Galería Bacelos | Madrid
Calle Doctor Fourquet, 6
January 24 - March 29
An old car is parked in the middle of the exhibition space in Fermín Jiménez Landa’s solo show in Madrid. Its title, Vaho (Breath) (all works 2012), places us before its essential singularity: It is full of steam that only affords a glimpse of its interior. The artist doesn’t help much; he gives no hints and expects viewers to freely interpret his work. As a staunch post-Conceptualist, he might be referencing Hans Haacke’s celebrated Condensation Cube, 1963–65, but as an artist who is not in the least interested in tautology and overstatement, and whose interests lean toward the little things in life, we sense some sort of narrative at play: Perhaps the car has been taken for a spin by youngsters, or a couple is inside having fun. By means of subtle insertions into reality, Jiménez Landa creates evocative, sometimes even bewildering, deviations of meaning.

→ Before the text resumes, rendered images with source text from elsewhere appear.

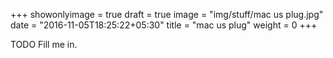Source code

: +++
showonlyimage = true
draft = true
image = "img/stuff/mac us plug.jpg"
date = "2016-11-05T18:25:22+05:30"
title = "mac us plug"
weight = 0
+++

TODO Fill me in.

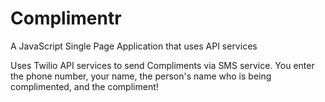 # Complimentr
A JavaScript Single Page Application that uses API services

Uses Twilio API services to send Compliments via SMS service.
You enter the phone number, your name, the person's name who is being complimented, and the compliment!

Vaho plays a key role in the exhibition and epitomizes many of the artist’s concerns, especially representing the frequently ambitious scale of his projects. However, one of the best works on show is much lower profile. Often seduced by printed matter, Jiménez Landa here uses two newspapers with thunderous headlines about the Iraq war to go from the global realm of media to the silent intimacy of the private sphere: In the work, Untitled (Scrabble Word Finder), all the letters from the headlines of both newspapers have been scrambled to form a new sentence, now framed, that reads: “Shake out crumbs from the tablecloth, love?” It is a fine example of the artist’s determination to abolish the distance between the general and the particular, between the gravity of high culture and the familiar ease of the popular.